A long time ago someone insignificant made a comment about me going by the name Shadow, wondering why I would use that name. They joked about me having an ego that cast a shadow over everyone, and a couple weeks back Kurt Noble related it to me being in my former partner’s shadow. It’s neither. Life is about balance people, water/fire, earth/air and light/dark. I always said that I am the embodiment of darkness. That does not necessarily mean I am evil, because the pious and holy can also be evil, like the infamous Pope Leo X. Darkness is something people shun because they are afraid of it, instead I embraced it and now I plan to unleash it.
Overdrive has forgotten Shadow. That I CANNOT abide. They get lost with these new faces like Evan Envi and Azreal Gordon. People forget the names that shaped your current legends, people who took men like Level One and Biggs to the limit. Kurt Noble acted like our match was the bottom rung of the ladder. Okay. Fine let’s start at the bottom; the good thing about tonight is it defines who gets to climb to the top. Johnny Diamond did the same thing on Meltdown once before and I marched my way right to the final two.
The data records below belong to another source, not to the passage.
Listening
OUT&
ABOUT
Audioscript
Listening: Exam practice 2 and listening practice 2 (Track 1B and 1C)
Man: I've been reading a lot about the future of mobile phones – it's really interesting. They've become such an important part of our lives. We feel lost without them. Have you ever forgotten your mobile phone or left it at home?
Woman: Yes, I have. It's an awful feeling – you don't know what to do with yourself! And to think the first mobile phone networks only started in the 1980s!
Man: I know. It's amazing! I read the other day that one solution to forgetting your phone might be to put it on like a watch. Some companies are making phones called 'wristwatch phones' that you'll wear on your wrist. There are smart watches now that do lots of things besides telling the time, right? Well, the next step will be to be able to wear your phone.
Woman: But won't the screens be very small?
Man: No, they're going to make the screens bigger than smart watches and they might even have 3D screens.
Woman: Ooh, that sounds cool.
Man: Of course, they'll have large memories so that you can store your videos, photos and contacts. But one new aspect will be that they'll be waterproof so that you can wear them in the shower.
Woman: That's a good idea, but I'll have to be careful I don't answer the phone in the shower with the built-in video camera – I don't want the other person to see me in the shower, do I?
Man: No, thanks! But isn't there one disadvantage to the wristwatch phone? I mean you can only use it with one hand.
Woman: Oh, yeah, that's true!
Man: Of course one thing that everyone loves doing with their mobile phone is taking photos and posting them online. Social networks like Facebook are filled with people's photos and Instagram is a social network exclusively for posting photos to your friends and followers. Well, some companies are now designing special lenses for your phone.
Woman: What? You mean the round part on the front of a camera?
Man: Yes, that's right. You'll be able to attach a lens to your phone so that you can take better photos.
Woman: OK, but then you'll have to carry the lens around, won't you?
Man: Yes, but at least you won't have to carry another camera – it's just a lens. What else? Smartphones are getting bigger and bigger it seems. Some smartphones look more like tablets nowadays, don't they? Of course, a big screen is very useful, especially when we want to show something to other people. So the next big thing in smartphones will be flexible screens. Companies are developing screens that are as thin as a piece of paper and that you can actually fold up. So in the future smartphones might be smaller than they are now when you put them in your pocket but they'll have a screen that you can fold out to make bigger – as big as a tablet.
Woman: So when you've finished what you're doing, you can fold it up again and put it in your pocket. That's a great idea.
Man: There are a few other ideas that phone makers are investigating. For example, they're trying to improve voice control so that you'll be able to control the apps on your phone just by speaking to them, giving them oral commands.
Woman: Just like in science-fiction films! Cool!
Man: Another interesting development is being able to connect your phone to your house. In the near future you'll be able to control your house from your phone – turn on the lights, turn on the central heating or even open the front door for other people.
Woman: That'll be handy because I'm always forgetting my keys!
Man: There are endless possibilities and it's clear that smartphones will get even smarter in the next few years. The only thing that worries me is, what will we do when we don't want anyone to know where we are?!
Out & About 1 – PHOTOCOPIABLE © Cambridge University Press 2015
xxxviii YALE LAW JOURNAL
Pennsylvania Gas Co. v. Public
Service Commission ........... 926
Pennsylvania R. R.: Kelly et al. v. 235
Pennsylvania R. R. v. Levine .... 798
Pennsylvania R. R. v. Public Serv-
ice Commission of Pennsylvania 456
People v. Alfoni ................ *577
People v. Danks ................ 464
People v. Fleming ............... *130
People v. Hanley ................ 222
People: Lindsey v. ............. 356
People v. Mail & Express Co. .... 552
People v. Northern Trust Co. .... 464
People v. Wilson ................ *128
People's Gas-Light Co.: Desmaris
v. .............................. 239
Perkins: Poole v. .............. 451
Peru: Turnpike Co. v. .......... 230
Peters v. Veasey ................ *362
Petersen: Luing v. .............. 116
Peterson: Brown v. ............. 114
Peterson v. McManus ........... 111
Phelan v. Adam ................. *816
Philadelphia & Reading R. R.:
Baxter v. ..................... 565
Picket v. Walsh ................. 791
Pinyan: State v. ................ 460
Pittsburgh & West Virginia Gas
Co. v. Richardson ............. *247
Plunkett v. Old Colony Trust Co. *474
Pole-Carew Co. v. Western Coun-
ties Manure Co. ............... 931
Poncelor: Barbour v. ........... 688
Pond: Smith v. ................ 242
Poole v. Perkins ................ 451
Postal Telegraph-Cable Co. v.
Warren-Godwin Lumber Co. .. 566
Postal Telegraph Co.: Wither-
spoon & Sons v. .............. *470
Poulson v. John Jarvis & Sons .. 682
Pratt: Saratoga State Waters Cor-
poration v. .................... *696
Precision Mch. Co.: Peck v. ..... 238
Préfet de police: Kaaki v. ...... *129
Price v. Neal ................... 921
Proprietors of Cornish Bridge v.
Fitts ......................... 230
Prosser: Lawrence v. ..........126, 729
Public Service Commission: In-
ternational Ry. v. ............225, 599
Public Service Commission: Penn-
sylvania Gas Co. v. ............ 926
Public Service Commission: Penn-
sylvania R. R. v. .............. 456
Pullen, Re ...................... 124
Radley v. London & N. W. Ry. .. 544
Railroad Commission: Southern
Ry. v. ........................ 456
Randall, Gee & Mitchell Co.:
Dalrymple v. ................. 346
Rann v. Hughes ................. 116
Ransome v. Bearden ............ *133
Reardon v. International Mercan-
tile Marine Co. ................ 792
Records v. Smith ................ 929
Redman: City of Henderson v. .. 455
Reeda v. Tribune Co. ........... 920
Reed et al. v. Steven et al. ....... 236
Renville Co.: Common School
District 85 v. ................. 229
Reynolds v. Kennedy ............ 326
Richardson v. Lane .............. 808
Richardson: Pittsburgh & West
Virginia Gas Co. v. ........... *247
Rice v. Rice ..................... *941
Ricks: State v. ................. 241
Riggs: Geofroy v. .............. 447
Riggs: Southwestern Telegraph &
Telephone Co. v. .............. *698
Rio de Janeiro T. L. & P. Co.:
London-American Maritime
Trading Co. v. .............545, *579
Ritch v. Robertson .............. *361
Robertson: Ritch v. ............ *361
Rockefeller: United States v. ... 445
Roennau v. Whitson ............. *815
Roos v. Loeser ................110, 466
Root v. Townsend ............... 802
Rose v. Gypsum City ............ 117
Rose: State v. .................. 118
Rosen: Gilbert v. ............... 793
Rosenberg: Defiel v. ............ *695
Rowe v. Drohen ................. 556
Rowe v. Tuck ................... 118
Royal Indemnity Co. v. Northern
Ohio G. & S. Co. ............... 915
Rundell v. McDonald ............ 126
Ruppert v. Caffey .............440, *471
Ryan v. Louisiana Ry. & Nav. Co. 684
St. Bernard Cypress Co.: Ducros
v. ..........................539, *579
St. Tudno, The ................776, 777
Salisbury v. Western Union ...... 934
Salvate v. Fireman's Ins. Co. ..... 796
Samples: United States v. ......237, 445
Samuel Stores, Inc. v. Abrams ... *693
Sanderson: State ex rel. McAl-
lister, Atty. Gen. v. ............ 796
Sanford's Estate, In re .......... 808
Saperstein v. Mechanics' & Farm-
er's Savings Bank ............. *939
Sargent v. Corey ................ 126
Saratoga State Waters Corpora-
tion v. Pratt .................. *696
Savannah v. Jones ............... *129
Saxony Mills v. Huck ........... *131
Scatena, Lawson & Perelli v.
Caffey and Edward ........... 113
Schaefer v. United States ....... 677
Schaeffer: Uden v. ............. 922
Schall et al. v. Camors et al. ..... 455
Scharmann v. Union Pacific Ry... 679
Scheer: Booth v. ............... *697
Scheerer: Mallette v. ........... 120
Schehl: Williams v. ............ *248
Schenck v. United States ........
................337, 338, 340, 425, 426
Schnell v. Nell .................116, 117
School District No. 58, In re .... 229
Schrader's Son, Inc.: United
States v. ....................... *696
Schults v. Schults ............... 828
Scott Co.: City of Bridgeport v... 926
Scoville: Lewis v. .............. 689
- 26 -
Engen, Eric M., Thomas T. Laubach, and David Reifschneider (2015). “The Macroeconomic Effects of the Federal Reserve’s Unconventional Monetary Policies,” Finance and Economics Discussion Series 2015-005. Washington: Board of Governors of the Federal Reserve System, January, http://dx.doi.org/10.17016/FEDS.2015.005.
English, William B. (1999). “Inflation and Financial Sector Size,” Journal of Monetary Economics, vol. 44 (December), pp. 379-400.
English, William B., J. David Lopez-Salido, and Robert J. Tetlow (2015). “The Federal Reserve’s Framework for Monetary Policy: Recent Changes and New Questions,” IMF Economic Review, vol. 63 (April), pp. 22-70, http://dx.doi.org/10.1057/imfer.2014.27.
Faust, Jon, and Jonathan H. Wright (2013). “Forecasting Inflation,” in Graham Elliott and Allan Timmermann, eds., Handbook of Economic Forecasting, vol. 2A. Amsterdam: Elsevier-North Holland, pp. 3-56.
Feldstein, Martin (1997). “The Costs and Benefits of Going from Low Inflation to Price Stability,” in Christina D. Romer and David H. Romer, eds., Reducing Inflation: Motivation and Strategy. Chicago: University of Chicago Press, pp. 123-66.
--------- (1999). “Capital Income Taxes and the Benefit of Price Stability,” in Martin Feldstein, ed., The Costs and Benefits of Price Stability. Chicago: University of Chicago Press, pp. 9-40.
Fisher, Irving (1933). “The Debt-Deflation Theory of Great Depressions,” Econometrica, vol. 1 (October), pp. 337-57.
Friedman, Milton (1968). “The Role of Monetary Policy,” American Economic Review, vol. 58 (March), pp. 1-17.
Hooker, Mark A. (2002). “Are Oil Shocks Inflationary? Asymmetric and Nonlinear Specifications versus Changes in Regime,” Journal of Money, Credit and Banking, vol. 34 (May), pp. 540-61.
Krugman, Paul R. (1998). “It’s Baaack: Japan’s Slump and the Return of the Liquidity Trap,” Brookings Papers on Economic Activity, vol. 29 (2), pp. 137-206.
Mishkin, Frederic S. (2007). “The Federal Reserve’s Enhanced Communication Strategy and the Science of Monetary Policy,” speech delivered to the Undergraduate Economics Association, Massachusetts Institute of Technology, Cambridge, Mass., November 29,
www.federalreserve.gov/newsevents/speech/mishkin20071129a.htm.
Where is that other competitor now; she’s gone. I’m still here and I am not going anywhere.
Tonight it’s time for Overdrive to remember who Shadow is. I didn’t come back to Overdrive to get mulled over and be a fucking jobber to jokers like Kurt Noble. I came back to make a statement. Someone needs to put these arrogant ass-nozzles in their place. I am tired of listening to these people talk about how they are the best, they scream about how they proved it time and time again. Well I wasn’t here for those “glory days” you punks had. Why don’t you show me what makes you “the cream of the crop?” In return I’ll remind EVERYONE why the earth shook when I wrestled and the lightning split the sky every time I ejected the unworthy. I’m Shadow kids, I don’t play well with others. Tonight you all get to play with me.